I have a simple dataframe with text in column 1 and classifiers in column 2 separated by a ‘;’
eg:
my_text tag_list
I went to the shops and I couldnt find the dog I was looking for G421;Z272
I am really not a fan. He looked odd to me. Z241
What's the answer then? H221;H206
I load this up in to a dataloader as follows:
dls_clas = TextDataLoaders.from_df(df=df_c_OPCS4, path='/content/gdrive/MyDrive/Colab_data',
valid_pct=0.2,
text_vocab=dls_lm.vocab,
text_col='my_text',
label_col='tag_list',
label_delim=";",
y_names='tag_list',
y_block=MultiCategoryBlock())
however the output I get when I show_batch
gives me two columns called ‘text’ and ‘None’. I think I should be expecting the column name to be ‘category’.
This means that downstream functions don’t work eg. when I run the text classifier and then learn.show_results()
I get an error:
/usr/local/lib/python3.7/dist-packages/fastai/torch_core.py in show_title(o, ax, ctx, label, color, **kwargs)
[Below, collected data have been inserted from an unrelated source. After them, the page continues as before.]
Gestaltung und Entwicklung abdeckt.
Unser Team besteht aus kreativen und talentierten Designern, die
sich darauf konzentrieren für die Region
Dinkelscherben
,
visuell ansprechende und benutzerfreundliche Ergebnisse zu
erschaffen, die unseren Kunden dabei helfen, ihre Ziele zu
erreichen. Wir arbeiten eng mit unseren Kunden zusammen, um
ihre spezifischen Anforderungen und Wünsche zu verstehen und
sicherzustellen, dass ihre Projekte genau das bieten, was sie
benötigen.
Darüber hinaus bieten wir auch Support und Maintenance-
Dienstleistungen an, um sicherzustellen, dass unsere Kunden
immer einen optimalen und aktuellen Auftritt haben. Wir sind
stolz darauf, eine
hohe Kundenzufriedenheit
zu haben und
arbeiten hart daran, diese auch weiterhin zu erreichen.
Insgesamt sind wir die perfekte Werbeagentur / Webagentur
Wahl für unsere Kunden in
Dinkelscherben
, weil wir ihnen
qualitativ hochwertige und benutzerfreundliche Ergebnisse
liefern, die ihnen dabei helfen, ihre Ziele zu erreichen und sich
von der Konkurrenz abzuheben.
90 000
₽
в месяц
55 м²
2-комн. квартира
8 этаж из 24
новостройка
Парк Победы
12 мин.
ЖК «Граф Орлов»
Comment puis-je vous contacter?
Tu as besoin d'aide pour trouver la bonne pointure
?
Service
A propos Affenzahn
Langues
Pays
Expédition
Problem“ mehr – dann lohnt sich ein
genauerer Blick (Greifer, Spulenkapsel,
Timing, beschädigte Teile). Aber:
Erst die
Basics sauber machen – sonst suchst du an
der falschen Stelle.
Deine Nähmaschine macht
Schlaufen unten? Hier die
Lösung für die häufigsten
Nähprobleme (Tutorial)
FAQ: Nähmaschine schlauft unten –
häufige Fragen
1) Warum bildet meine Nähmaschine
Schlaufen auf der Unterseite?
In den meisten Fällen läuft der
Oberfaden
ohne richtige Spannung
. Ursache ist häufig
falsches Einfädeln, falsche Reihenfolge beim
462 ax.set_title(o, color=color)
463 elif isinstance(ax, pd.Series):
--> 464 while label in ax: label += '_'
465 ax = ax.append(pd.Series({label: o}))
466 return ax
TypeError: unsupported operand type(s) for +=: 'NoneType' and 'str'
I think the error is because there is no label to append to the Series because the category name is missing.
How can I ensure that the category column is labelled when I set up the MultiCategoryBlock in the dataloader?